道を歩いていて、落し物を見付けることがある。
目の前でぽんと落とされた物を、落とし主へ返したことがある人も多いだろう。
そして今、俺の目の前には落し物がある。
それも、携帯電話。少し古いと思われる機種のガラケーだ。スマホではない。
交番へ届けるべきだろうと思う。
そう思って、ガラケーを拾った。
交番の方へ向かって歩いていると、ピリリリ! と、ガラケーが着信音を響かせる。
「わっ、え? どうしよ・・・」
鳴っているが、これは他人の落し物。勝手に出ていいものか悩む。そうこうしているうち、着信音が鳴り止んだ。
「あ、切れちゃった」
少しホッとしたところに、ピリリリ! と、また電話が掛かって来た。おろおろして、ガラケーを開くと、自宅と表示されている。

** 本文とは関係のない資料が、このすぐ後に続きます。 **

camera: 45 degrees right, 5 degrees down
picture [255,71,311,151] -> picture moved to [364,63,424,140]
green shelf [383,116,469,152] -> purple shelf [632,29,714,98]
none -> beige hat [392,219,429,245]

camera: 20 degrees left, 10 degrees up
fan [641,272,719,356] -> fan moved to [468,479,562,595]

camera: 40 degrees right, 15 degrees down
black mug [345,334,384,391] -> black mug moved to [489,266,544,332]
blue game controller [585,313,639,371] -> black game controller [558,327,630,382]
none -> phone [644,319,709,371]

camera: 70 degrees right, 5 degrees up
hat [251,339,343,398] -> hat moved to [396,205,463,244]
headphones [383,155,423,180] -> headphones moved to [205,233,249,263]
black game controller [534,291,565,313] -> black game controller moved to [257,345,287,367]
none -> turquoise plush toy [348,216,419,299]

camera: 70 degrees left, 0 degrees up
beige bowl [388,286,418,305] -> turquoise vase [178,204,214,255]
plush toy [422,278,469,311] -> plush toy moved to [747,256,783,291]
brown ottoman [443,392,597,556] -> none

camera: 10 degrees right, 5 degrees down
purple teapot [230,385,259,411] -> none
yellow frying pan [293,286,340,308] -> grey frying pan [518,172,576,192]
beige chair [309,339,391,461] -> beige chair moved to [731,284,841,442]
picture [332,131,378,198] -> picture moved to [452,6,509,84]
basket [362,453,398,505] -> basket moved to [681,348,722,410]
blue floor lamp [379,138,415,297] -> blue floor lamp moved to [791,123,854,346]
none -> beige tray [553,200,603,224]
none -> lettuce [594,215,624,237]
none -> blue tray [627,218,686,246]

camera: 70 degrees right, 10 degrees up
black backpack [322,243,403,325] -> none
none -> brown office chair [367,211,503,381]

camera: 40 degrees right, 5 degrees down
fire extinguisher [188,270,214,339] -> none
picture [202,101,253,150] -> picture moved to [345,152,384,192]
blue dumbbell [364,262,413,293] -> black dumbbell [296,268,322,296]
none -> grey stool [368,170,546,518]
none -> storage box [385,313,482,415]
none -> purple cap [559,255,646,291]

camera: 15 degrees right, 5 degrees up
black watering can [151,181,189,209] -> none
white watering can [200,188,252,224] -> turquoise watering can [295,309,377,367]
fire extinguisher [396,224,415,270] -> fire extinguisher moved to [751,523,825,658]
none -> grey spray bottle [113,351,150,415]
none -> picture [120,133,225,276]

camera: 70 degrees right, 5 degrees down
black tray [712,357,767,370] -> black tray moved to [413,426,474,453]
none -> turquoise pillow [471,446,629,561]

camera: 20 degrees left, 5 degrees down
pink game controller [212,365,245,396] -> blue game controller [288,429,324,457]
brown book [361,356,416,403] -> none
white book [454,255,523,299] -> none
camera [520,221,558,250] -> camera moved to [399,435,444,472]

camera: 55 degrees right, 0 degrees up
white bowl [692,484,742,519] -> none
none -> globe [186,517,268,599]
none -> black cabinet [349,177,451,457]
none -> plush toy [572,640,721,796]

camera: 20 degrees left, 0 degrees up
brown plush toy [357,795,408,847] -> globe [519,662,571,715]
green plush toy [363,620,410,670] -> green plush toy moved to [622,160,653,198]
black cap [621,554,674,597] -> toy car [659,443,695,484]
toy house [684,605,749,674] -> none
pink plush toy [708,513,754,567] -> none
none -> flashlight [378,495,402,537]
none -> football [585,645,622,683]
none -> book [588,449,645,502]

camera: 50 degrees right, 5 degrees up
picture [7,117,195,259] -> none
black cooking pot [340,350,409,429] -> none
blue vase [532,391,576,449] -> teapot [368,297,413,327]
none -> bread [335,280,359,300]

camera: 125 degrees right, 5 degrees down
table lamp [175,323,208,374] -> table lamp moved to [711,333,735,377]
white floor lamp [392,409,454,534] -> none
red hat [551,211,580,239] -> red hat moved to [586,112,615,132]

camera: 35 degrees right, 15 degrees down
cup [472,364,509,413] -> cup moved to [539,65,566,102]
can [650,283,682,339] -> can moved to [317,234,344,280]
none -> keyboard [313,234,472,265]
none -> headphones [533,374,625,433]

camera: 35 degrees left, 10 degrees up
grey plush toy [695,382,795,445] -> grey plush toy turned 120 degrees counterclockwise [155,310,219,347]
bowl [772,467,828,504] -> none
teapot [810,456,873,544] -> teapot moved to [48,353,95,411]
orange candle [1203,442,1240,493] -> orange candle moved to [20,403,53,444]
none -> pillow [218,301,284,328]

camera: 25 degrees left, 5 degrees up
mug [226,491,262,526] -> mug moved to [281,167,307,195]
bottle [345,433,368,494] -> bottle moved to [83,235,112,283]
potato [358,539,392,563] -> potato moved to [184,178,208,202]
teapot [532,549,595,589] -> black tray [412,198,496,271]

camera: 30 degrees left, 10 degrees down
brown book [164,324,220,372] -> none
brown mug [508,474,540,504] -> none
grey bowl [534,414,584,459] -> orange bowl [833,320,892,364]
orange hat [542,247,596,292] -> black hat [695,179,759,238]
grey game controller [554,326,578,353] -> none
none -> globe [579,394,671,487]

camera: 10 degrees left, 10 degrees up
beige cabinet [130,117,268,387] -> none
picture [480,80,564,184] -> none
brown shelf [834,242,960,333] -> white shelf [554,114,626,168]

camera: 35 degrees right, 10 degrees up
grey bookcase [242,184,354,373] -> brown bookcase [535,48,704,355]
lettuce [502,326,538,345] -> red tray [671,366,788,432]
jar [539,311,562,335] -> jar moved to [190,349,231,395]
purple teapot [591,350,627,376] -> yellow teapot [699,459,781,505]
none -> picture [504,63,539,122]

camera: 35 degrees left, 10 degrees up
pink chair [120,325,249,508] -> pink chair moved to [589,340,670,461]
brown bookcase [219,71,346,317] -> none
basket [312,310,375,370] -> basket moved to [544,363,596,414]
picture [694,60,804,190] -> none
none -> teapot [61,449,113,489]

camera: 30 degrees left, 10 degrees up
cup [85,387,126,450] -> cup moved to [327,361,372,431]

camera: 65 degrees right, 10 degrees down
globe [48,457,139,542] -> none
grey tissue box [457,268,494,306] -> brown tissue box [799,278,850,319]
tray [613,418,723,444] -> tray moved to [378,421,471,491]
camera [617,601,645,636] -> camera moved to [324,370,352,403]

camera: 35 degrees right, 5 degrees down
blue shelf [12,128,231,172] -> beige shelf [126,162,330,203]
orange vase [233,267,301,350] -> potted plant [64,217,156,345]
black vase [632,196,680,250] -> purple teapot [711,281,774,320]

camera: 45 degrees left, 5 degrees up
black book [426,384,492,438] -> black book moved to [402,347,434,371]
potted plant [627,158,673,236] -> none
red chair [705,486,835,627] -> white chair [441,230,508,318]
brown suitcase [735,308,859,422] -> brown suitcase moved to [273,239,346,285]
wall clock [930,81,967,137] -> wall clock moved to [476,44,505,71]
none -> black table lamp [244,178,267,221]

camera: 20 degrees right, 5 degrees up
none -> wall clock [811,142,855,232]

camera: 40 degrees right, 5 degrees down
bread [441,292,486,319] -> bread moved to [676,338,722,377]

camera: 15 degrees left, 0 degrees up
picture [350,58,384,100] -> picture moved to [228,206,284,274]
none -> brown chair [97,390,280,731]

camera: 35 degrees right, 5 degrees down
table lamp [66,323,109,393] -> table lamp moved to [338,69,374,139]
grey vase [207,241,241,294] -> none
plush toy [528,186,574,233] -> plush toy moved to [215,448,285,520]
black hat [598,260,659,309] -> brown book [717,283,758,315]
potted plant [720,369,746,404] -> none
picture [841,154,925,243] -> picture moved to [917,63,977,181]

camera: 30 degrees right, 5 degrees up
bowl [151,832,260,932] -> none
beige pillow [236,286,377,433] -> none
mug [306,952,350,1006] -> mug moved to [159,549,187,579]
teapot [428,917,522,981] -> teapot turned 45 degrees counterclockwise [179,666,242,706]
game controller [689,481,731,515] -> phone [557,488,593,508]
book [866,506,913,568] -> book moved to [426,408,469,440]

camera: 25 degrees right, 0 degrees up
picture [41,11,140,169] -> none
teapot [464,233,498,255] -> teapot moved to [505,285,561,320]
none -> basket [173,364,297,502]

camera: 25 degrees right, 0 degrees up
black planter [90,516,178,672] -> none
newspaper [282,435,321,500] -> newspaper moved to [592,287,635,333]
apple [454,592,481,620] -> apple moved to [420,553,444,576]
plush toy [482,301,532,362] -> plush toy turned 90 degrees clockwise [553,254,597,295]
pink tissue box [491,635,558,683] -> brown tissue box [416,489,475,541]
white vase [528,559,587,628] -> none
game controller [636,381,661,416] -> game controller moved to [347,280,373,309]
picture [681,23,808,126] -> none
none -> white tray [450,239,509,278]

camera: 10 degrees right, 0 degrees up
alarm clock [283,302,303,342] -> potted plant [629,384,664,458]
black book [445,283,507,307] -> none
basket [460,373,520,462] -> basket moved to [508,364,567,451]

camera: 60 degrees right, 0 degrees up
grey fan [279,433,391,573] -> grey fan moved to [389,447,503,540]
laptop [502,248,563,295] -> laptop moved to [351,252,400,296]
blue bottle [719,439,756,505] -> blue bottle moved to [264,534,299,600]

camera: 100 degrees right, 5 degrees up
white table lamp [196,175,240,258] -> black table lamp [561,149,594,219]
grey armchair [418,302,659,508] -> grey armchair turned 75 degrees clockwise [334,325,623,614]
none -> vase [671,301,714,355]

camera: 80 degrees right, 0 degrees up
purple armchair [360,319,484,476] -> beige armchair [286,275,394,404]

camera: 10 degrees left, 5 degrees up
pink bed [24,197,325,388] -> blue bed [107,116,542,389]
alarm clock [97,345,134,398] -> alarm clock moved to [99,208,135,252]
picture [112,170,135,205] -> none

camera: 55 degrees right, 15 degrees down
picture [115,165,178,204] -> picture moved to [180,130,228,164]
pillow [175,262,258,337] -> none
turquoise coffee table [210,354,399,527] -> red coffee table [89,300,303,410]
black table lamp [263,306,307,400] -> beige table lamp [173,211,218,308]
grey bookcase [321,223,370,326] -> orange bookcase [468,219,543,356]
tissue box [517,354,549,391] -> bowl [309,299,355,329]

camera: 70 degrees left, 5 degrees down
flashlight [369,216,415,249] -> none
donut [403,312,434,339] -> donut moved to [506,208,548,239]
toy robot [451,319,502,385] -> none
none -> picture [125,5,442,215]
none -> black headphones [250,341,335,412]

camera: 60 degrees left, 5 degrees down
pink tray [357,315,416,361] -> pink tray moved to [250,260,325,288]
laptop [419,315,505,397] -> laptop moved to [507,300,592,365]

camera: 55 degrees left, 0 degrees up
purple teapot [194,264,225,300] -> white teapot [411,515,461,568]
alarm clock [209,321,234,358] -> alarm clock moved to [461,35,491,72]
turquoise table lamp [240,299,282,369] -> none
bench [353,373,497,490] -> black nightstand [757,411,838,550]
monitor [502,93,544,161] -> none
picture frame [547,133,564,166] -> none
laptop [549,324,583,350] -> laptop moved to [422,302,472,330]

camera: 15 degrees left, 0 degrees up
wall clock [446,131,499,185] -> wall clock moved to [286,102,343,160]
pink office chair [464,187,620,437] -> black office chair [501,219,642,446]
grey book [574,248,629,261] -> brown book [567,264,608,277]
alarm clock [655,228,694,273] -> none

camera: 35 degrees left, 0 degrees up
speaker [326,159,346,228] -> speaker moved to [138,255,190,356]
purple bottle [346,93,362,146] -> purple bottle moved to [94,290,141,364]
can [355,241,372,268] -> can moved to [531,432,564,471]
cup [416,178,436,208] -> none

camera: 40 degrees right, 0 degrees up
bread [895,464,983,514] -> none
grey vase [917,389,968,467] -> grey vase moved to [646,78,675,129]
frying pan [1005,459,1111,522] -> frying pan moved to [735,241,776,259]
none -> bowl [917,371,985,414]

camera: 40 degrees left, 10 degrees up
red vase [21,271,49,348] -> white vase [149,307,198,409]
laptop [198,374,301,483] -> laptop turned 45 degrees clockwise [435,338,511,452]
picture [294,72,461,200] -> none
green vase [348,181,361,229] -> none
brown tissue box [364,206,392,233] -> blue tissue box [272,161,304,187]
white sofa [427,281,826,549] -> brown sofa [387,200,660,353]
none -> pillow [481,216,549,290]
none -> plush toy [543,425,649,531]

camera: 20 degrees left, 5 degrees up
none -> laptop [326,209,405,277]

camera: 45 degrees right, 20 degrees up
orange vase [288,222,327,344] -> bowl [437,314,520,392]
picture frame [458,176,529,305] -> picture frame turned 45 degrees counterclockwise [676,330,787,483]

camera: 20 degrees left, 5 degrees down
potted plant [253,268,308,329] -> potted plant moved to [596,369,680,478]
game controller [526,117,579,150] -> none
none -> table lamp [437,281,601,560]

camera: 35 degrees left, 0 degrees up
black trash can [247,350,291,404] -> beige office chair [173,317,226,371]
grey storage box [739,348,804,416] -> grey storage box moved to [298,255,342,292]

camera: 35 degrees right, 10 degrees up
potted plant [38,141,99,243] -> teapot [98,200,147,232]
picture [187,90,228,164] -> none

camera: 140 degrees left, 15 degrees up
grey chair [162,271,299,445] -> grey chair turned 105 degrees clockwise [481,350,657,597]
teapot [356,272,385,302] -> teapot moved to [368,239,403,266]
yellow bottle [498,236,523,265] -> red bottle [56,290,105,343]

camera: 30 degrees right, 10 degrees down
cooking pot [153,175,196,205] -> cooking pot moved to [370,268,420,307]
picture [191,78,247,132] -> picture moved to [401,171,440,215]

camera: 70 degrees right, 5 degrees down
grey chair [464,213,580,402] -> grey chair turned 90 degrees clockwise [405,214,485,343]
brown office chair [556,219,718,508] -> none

もしかしたら、落とし主がこのガラケーを落としたことに気付いて電話を掛けて来たのかもしれない。
少し勇気を出して、電話を取る、
「はい、もしもし?」
『ああ、よかった。拾ってくれたんですね』
「あ、はい。このガラケー、落ちてました」
『すみませんが、取りに行きたいので待ち合わせをして頂けませんか?』
「わかりました。どこで待ち合わせをしますか?」
『そうですね・・・では、その道を真っ直ぐに行ってください。その後で、お会いしましょう』
「? 真っ直ぐ、ですか」
指示に従って歩き出そうとしたら、
「なにしてんだ、お前」
そこに幼馴染が通りがかった。
「え? あ、今ガラケー拾って、その落とし主から電話が掛かって来たところなんてだ」
「・・・お前、それ貸せ」
幼馴染が、バッと俺からガラケーを奪い取り、
「ふざけンなクソがっ!?」
と、怒鳴ってガラケーを地面に叩き衝けて踏み潰した。
「ちょっ、なにしてるのっ!?」
「あ? 引っ張られてンなっての。このバーカ。おら、見ろよ」
「は? へ・・・?」
幼馴染が足を退けると、地面にはなにも落ちていなかった。
「ったく、性質悪ぃぜ全くよ。おい、あんまぼさっとしてっと、変なのに持ってかれンぞ。もっと気ィ付けろ」
「ええっ!?」
幼馴染に手を引っ張られる。
俺の幼馴染は、視える人だ。
読んでくださり、ありがとうございました。